**STORED DATA**

• • • • • • •

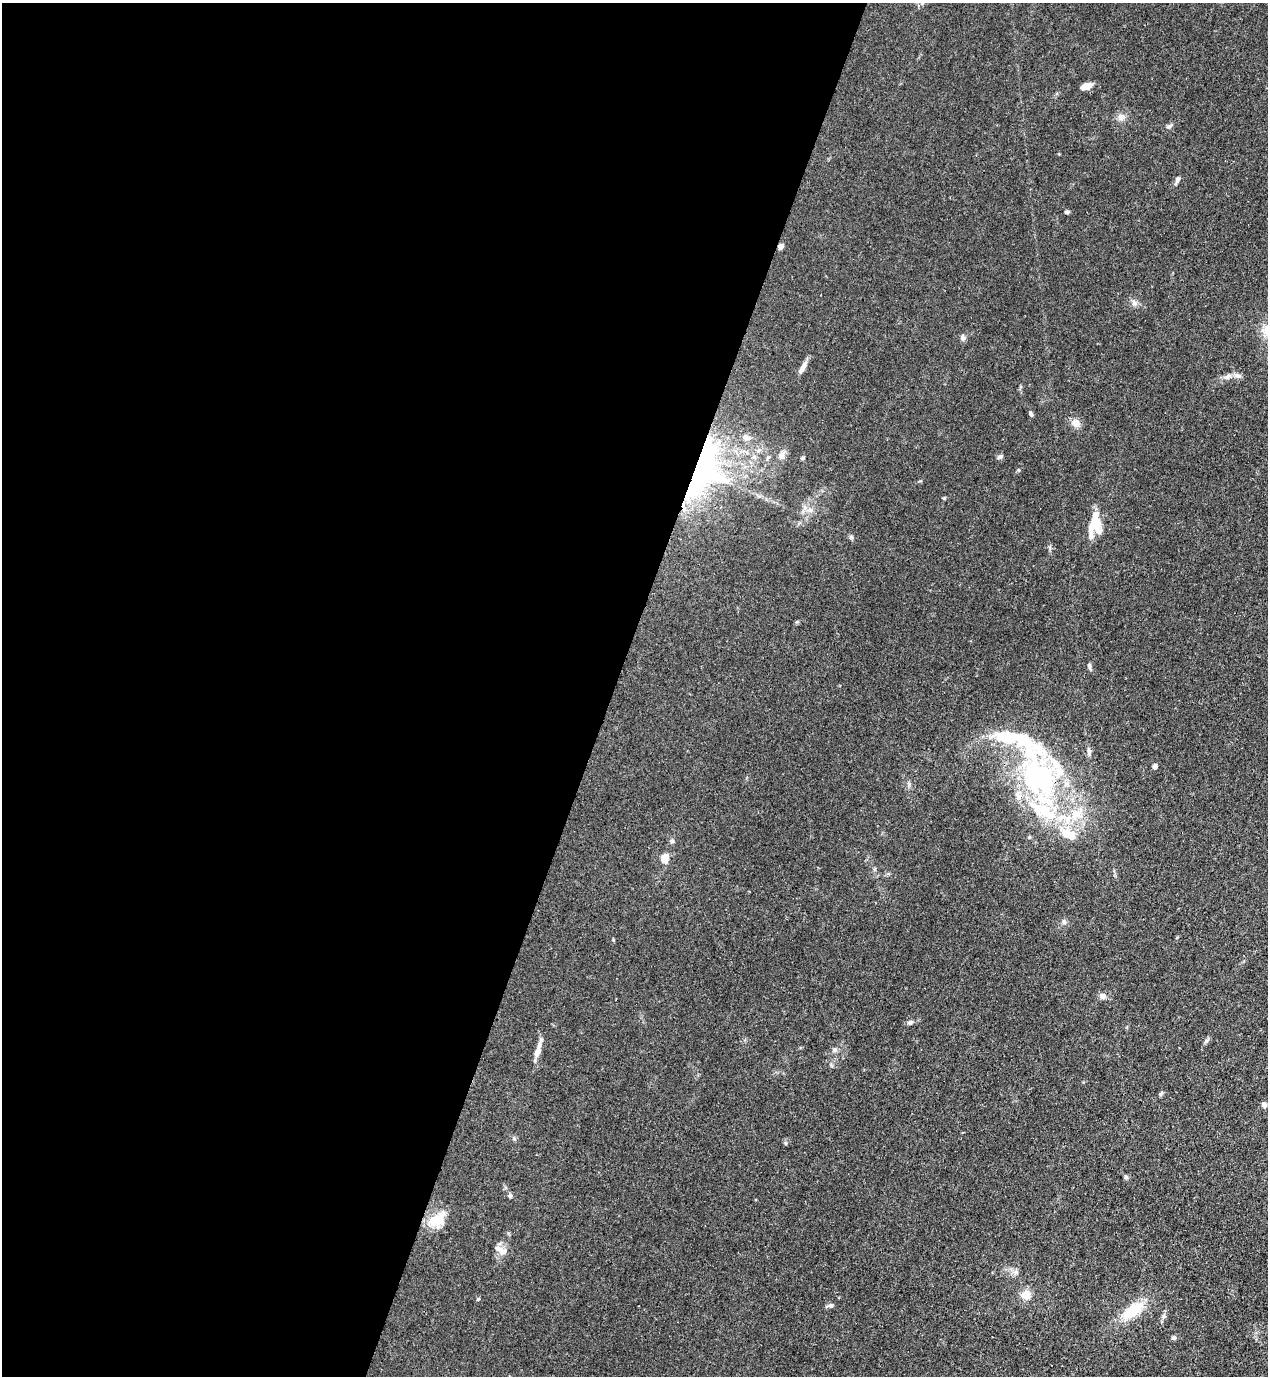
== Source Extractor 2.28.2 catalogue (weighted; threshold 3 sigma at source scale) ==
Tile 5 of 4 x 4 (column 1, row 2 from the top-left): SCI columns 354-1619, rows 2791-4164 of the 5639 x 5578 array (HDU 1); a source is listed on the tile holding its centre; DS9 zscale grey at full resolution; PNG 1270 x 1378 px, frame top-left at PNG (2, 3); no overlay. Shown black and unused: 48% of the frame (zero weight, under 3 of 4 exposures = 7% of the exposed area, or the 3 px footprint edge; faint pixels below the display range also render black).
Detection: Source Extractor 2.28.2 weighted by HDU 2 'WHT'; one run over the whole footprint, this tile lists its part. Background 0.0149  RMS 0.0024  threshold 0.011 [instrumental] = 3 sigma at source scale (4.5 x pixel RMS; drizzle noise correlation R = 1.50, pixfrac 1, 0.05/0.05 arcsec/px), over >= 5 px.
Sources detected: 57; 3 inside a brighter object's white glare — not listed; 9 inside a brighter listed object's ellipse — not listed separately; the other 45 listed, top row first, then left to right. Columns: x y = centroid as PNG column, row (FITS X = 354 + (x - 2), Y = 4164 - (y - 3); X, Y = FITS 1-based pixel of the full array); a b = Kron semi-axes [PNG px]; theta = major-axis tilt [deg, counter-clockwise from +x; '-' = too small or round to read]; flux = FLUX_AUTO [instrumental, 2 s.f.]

• • • • • • •

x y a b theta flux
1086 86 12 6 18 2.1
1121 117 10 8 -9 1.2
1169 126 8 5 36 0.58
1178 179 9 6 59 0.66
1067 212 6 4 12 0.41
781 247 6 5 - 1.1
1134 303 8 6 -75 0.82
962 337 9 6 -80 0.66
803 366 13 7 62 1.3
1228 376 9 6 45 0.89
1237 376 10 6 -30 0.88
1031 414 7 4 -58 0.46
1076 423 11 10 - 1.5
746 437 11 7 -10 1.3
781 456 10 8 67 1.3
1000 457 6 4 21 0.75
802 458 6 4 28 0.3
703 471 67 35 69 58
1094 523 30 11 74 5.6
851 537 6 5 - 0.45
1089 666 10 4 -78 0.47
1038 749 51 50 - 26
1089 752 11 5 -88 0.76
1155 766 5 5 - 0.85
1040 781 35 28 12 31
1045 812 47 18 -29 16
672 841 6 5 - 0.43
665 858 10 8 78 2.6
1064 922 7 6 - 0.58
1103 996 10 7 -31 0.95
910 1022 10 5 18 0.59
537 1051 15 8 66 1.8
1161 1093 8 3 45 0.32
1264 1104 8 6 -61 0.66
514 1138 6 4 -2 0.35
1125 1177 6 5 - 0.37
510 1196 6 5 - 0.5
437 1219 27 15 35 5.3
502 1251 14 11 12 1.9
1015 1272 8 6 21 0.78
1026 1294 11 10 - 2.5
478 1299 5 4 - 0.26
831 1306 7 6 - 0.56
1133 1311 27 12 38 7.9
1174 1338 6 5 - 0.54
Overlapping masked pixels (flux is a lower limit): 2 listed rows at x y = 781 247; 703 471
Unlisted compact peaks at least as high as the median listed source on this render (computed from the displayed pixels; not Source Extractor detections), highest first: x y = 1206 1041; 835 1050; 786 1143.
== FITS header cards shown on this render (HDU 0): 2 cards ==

• • • • • • •

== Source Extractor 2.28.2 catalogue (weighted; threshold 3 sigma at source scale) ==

• • • • • • •

Return every line of the material that contains the word "Extractor". Uppercase and lowercase letters must match.

== Source Extractor 2.28.2 catalogue (weighted; threshold 3 sigma at source scale) ==
Detection: Source Extractor 2.28.2 weighted by HDU 2 'WHT'; one run over the whole footprint, this tile lists its part. Background 0.0149  RMS 0.0024  threshold 0.011 [instrumental] = 3 sigma at source scale (4.5 x pixel RMS; drizzle noise correlation R = 1.50, pixfrac 1, 0.05/0.05 arcsec/px), over >= 5 px.
Unlisted compact peaks at least as high as the median listed source on this render (computed from the displayed pixels; not Source Extractor detections), highest first: x y = 1206 1041; 835 1050; 786 1143.
== Source Extractor 2.28.2 catalogue (weighted; threshold 3 sigma at source scale) ==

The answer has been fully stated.